(Page images and extracted text)
· · · ·

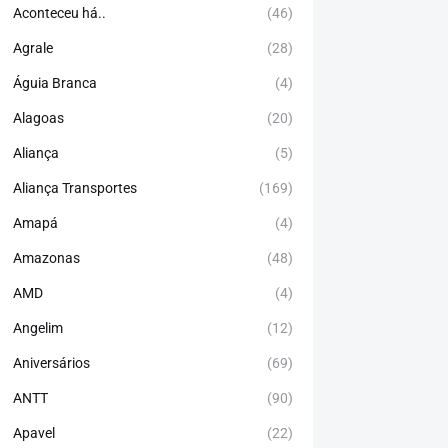
Aconteceu há..
(46)
Agrale
(28)
Águia Branca
(4)
Alagoas
(20)
Aliança
(5)
Aliança Transportes
(169)
Amapá
(4)
Amazonas
(48)
AMD
(4)
Angelim
(12)
Aniversários
(69)
ANTT
(90)
Apavel
(22)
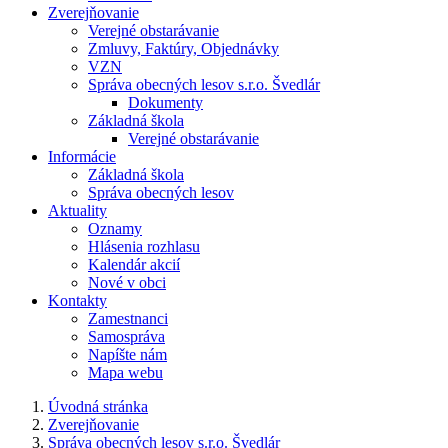
Zverejňovanie
Verejné obstarávanie
Zmluvy, Faktúry, Objednávky
VZN
Správa obecných lesov s.r.o. Švedlár
Dokumenty
Základná škola
Verejné obstarávanie
Informácie
Základná škola
Správa obecných lesov
Aktuality
Oznamy
Hlásenia rozhlasu
Kalendár akcií
Nové v obci
Kontakty
Zamestnanci
Samospráva
Napíšte nám
Mapa webu
Úvodná stránka
Zverejňovanie
Správa obecných lesov s.r.o. Švedlár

· · · ·

EXERCISE BRIEF: Print each line above exactly as it appears, excluding all images.

ANSWER SECTION:
Aconteceu há..
(46)
Agrale
(28)
Águia Branca
(4)
Alagoas
(20)
Aliança
(5)
Aliança Transportes
(169)
Amapá
(4)
Amazonas
(48)
AMD
(4)
Angelim
(12)
Aniversários
(69)
ANTT
(90)
Apavel
(22)
Zverejňovanie
Verejné obstarávanie
Zmluvy, Faktúry, Objednávky
VZN
Správa obecných lesov s.r.o. Švedlár
Dokumenty
Základná škola
Verejné obstarávanie
Informácie
Základná škola
Správa obecných lesov
Aktuality
Oznamy
Hlásenia rozhlasu
Kalendár akcií
Nové v obci
Kontakty
Zamestnanci
Samospráva
Napíšte nám
Mapa webu
Úvodná stránka
Zverejňovanie
Správa obecných lesov s.r.o. Švedlár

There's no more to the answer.